Dukun juga manusia
Anda tau dukun? Pernah ke dukun? Nah, sebuah pertanyaan menarik dilontarkan kepada saya, kira-kira begini ” Mas, saya punya drone pabrikan dari China, harganya murah ga sampai 15 juta, saya pakai motret, sempat remote dan drone terhalang oleh pohon besar, dan ternyata data foto dari drone setelah terhalang itu tidak ada. Kenapa begitu ya?”
Ini pertanyaan sulit yang mendasar. Mengapa saya sebut demikian. Pertama saya yakin si pembuat drone sebenarnya sudah memberikan tata cara pakai dan limitasi drone tersebut, atau biasa kita kenal dengan manual book, mungkin di dalamnya sudah disampaikan keterbatasan dari drone tersebut, seperti kondisi apabila signal radio link terhalang dan putus. Kedua pertanyaan tersebut juga mengandung bentuk kekecewaan yang dibalut dengan keinginan dronenya bisa lebih, dalam hal ini terhalang tapi drone tetap motret.

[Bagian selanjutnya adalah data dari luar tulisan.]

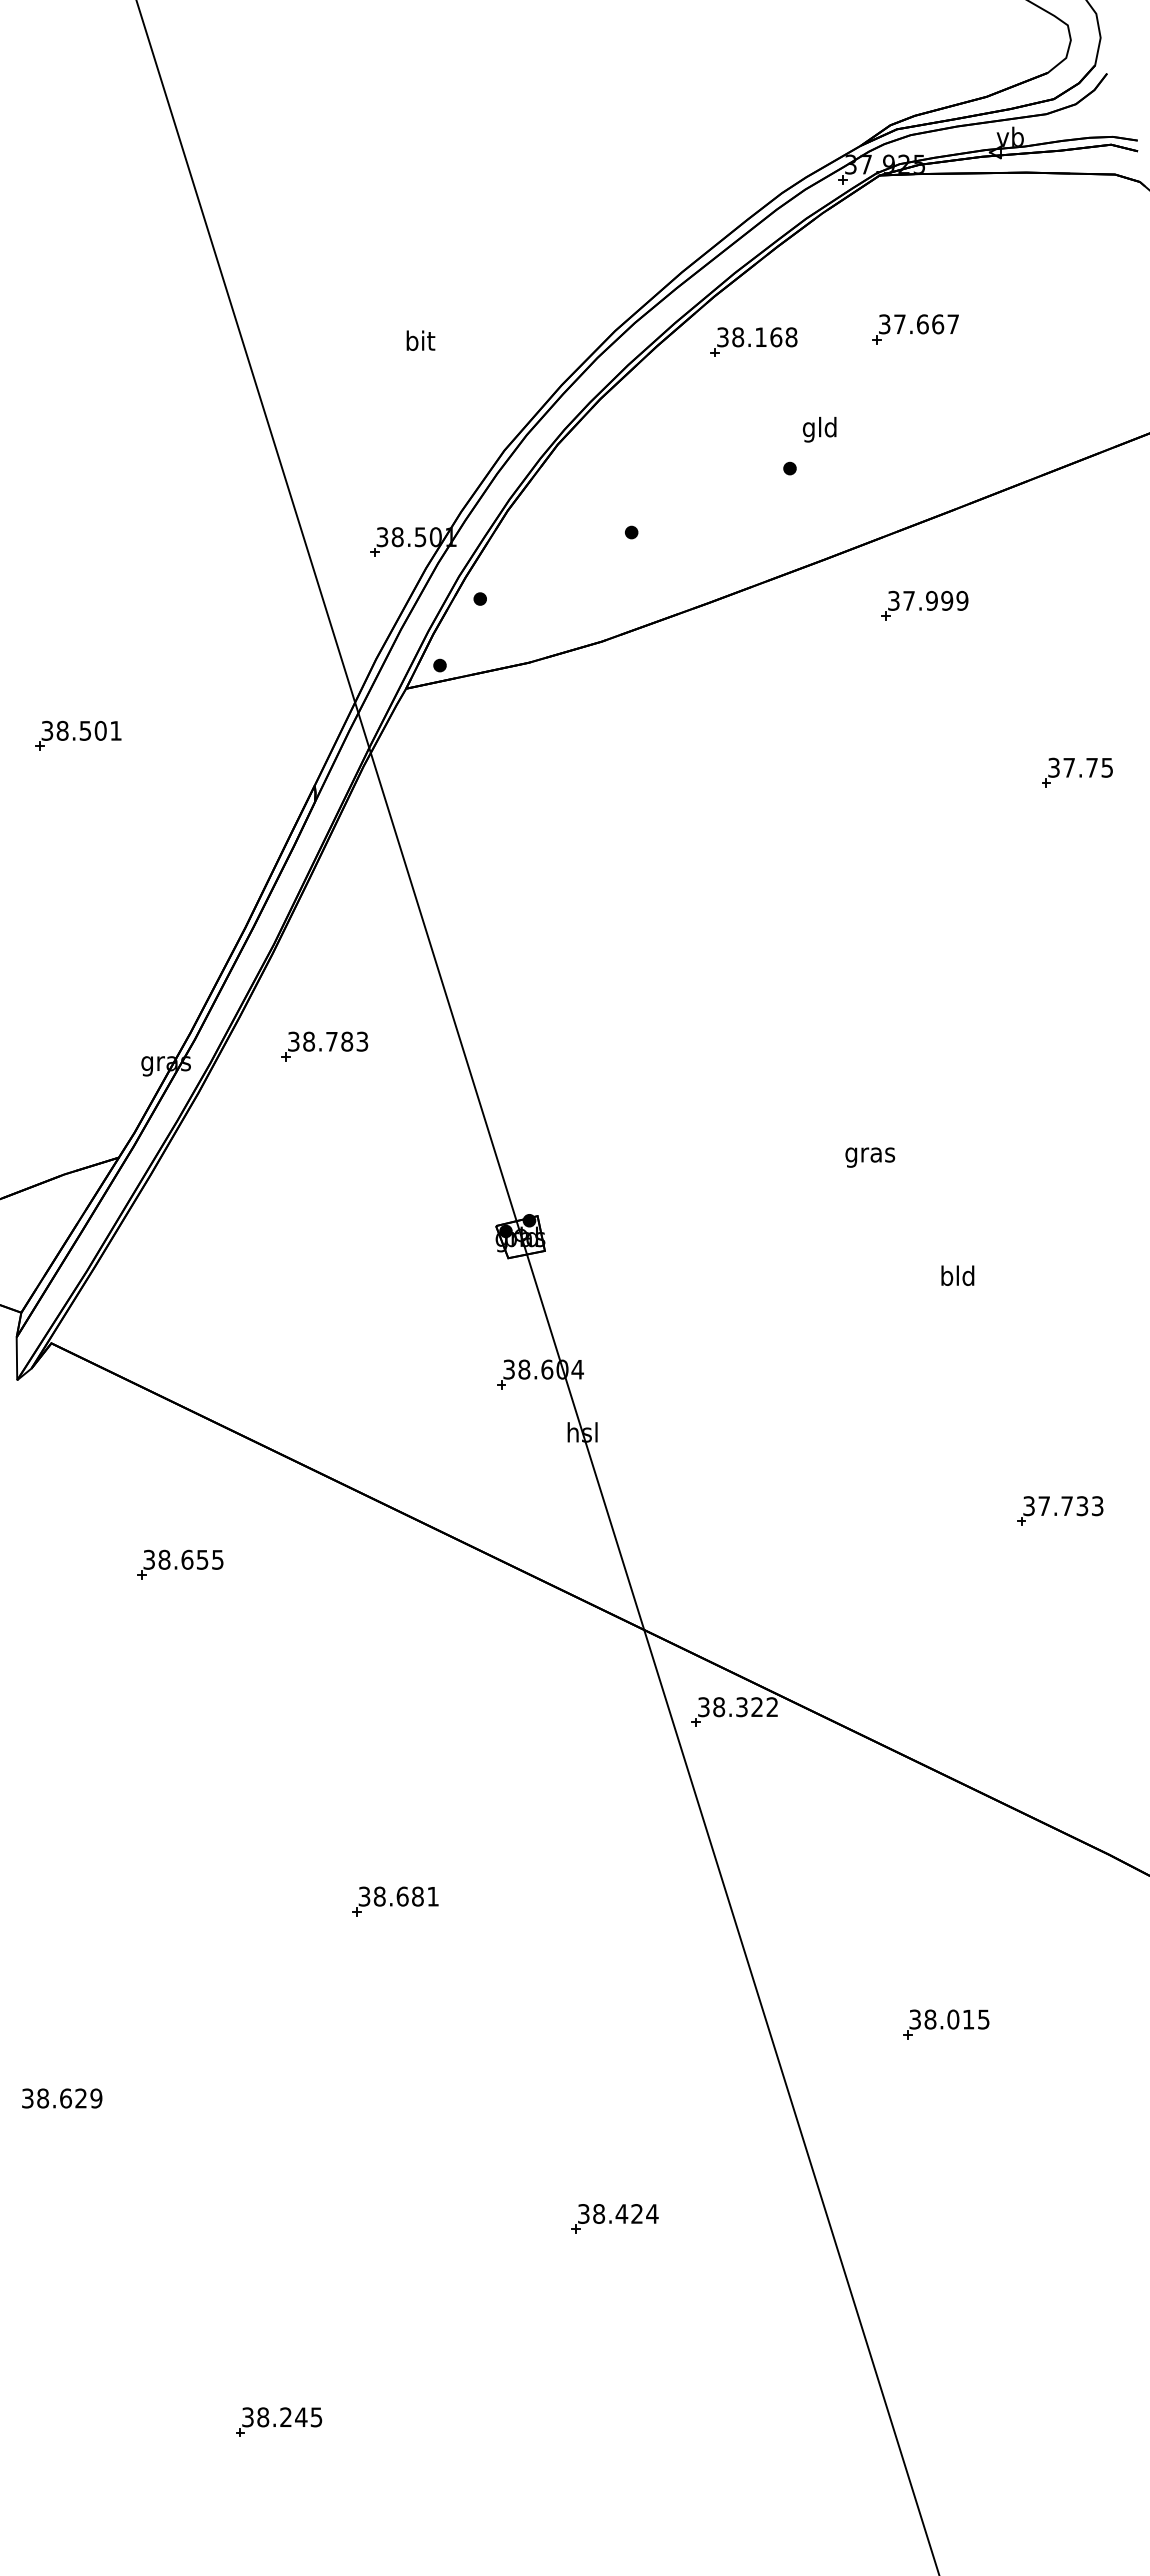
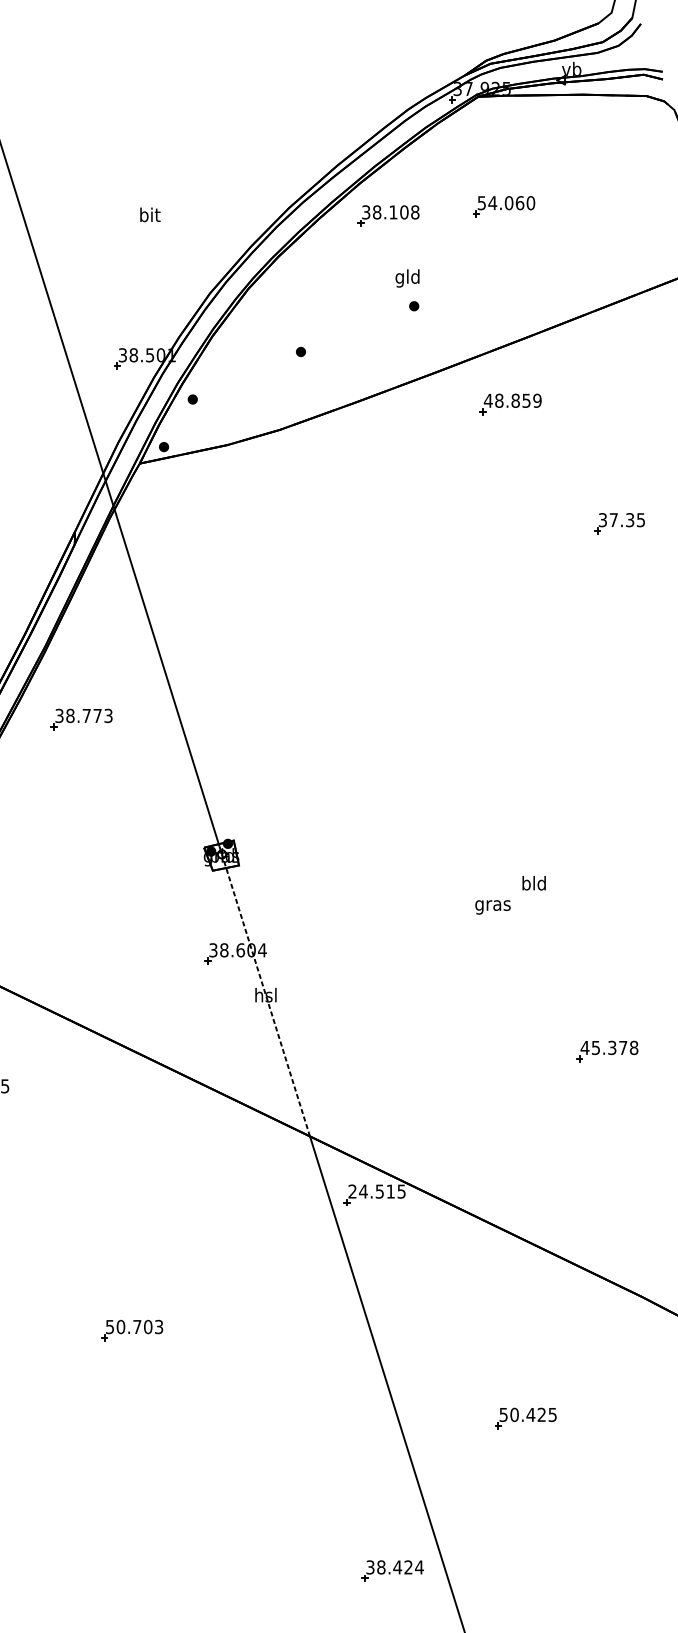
text: (919, 324) -> (506, 203), 37.667 -> 54.060
text: (776, 336) -> (404, 211), 38.168 -> 38.108
text: (819, 429) -> (407, 278), moved
text: (920, 600) -> (507, 400), 37.999 -> 48.859
text: (1091, 767) -> (629, 519), 37.75 -> 37.35
text: (347, 1041) -> (97, 715), 38.783 -> 38.773
text: (870, 1157) -> (493, 907), moved
line: (582, 1432) -> (265, 995), solid -> dashed
text: (1062, 1506) -> (608, 1048), 37.733 -> 45.378
text: (737, 1707) -> (376, 1191), 38.322 -> 24.515
text: (398, 1896) -> (134, 1326), 38.681 -> 50.703
text: (941, 2019) -> (522, 1414), 38.015 -> 50.425
part: (614, 2218) -> (392, 1570), moved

Kembali ke pertanyaan saya tentang dukun. Mungkin dalam mindset orang-orang yang mempercayai teknologi seperti dukun adalah murah, bagus, handal, bisa apa saja. Kurang lebih samalah dengan dukun. Maaf saya tidak menjustifikasi ya, tapi menggambarkan mindset kebanyakan orang. Nah begitu juga dengan teknologi. Ketika sebuah teknologi baru muncul, harapan bahwa teknologi tersebut mampu menggantikan teknologi lama selalu tersematkan secara otomatis. Kita bicara drone tadi. Hampir mayoritas drone pabrikan dibekali autopilot. Dan menurut saya autopilot yang tersematkan di drone pabrikan tidak ada yang mampu merekam jalur terbang tanpa terkoneksi dengan remote kontrol. Ini artinya sebuah jalur terbang tersimpannya di remote kontrol, bukan di drone. Bagaimana kejadiannya apabila komunikasi antara drone dan remote kontrol putus?
Sebenarnya di dalam drone itu sendiri sudah difasilitasi tindakan apa yang bisa kita lakukan apabila drone dan remote kontrol putus komunikasinya. Seperti misalnya drone milik saya merk DJI Phantom 3 Pro (ini milik saya ya,,,, ingat, milik saya). Meskipun saya menggunakan program mapping yang canggih, seperti katakanlah Pix4D, dronedeploy, datamapper inflight, tetap saja ketika drone dan remote kontrol terputus koneksinya, drone akan mengalami masa blank. Masa blank ini bisa di set ke dalam tindakan seperti hover, return to home, atau melanjutkan terbang apabila sudah terkoneksi kembali dengan remote kontrol. Nah pengetahuan dasar inilah yang kadang belum tereksplore pada teknologi baru.
Saya sebut kasus lain, user sebuah drone menginginkan sebuah drone bisa digunakan mapping dengan akurasi tinggi. Karena melihat hasil foto dan mosaiknya sudah sesuai dengan kenyataan. Namun kata “sesuai” kadangkala membutuhkan sebuah parameter, yaitu ukuran. Kata teliti sendiri dalam dunia pemetaan berkaitan erat dengan standar dan uji data. Nah untuk bisa memastikan sebuah produk turunan dari foto udara yang dihasilkan dari sebuah drone, dibutuhkan standar ketelitian data dan uji data. Setelah melakukan 2 jenis kegiatan ini, baru bisa dikatakan data tersebut akurat atau tidak, meski secara visual bentuk, warna, tataletak obyek, dan penampakan lainnya sama dengan kenyataan. Inilah yang ingin saya sampaikan bahwa setiap teknologi memiliki kelebihan dan keterbatasannya masing-masing. Saya tidak menyebutkan terbatas, karena pada dasarnya setiap inovasi bisa dikembangkan ke inovasi yang lebih tinggi levelnya.
Jangankan teknologi mas, dukun aja punya spesialisasinya sendiri-sendiri. Bukan begitu?